### Task goal
For this exercise, please reproduce the records below word for word, from the first line through the line with "275 572 1601".

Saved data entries
☆ ☆ ☆ ☆ ☆ ☆ ☆
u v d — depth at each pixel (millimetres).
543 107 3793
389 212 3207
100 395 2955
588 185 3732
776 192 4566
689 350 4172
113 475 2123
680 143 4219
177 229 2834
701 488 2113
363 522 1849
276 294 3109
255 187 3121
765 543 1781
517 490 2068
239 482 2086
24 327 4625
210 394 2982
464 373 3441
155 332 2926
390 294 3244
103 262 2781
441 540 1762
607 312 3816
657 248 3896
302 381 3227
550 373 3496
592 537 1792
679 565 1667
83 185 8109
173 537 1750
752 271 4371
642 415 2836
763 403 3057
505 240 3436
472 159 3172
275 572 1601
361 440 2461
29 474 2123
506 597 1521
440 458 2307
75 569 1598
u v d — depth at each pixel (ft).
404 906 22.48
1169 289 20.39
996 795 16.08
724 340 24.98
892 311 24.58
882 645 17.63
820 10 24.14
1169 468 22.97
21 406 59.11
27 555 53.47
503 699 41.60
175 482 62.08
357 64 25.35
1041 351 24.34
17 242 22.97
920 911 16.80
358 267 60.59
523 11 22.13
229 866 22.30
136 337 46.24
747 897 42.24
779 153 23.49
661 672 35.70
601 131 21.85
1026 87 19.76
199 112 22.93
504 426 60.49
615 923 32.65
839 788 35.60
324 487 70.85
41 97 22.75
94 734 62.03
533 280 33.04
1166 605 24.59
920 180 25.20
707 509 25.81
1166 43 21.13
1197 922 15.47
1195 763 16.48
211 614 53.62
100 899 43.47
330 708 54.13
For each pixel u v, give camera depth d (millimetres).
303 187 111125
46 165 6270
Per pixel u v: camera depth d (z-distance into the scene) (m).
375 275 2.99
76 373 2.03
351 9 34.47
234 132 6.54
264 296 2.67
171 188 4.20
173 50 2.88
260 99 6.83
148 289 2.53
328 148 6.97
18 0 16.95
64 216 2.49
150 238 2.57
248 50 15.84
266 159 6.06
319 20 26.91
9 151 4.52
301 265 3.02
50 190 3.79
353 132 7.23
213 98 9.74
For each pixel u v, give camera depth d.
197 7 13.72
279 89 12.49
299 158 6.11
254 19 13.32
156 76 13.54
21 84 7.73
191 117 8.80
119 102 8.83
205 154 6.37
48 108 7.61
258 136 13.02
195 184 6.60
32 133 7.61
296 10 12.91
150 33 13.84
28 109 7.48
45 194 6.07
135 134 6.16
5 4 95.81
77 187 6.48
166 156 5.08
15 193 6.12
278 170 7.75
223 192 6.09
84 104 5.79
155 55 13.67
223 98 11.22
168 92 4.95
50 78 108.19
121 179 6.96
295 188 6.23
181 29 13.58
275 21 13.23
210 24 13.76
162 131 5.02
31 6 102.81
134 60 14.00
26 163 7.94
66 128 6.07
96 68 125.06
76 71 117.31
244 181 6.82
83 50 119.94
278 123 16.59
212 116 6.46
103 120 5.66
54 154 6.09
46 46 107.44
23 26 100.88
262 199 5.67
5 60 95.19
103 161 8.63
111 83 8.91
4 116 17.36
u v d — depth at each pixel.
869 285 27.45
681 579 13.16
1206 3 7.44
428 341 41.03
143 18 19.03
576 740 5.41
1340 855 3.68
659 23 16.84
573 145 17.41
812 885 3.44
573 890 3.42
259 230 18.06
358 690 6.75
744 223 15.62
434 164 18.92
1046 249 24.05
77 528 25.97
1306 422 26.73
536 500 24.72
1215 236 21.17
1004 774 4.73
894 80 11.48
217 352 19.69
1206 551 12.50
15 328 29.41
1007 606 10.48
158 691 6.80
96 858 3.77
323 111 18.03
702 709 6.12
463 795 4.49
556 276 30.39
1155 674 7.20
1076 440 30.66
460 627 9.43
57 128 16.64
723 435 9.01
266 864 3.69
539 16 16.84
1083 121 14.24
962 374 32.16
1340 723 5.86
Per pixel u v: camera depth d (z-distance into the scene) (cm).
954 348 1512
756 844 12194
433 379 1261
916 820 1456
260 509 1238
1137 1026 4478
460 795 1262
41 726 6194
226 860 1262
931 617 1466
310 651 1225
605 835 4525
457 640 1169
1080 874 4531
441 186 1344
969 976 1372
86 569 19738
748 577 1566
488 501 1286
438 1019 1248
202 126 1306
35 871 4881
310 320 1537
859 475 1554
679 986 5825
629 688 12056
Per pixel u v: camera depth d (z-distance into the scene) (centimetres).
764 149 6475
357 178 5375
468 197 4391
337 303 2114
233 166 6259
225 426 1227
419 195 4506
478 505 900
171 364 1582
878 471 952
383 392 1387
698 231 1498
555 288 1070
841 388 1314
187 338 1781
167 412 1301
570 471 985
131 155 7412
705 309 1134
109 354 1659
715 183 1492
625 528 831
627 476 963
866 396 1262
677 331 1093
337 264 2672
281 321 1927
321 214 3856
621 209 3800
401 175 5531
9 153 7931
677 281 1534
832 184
☆ ☆ ☆ ☆ ☆ ☆ ☆
### Exercise answer
u v d — depth at each pixel (millimetres).
543 107 3793
389 212 3207
100 395 2955
588 185 3732
776 192 4566
689 350 4172
113 475 2123
680 143 4219
177 229 2834
701 488 2113
363 522 1849
276 294 3109
255 187 3121
765 543 1781
517 490 2068
239 482 2086
24 327 4625
210 394 2982
464 373 3441
155 332 2926
390 294 3244
103 262 2781
441 540 1762
607 312 3816
657 248 3896
302 381 3227
550 373 3496
592 537 1792
679 565 1667
83 185 8109
173 537 1750
752 271 4371
642 415 2836
763 403 3057
505 240 3436
472 159 3172
275 572 1601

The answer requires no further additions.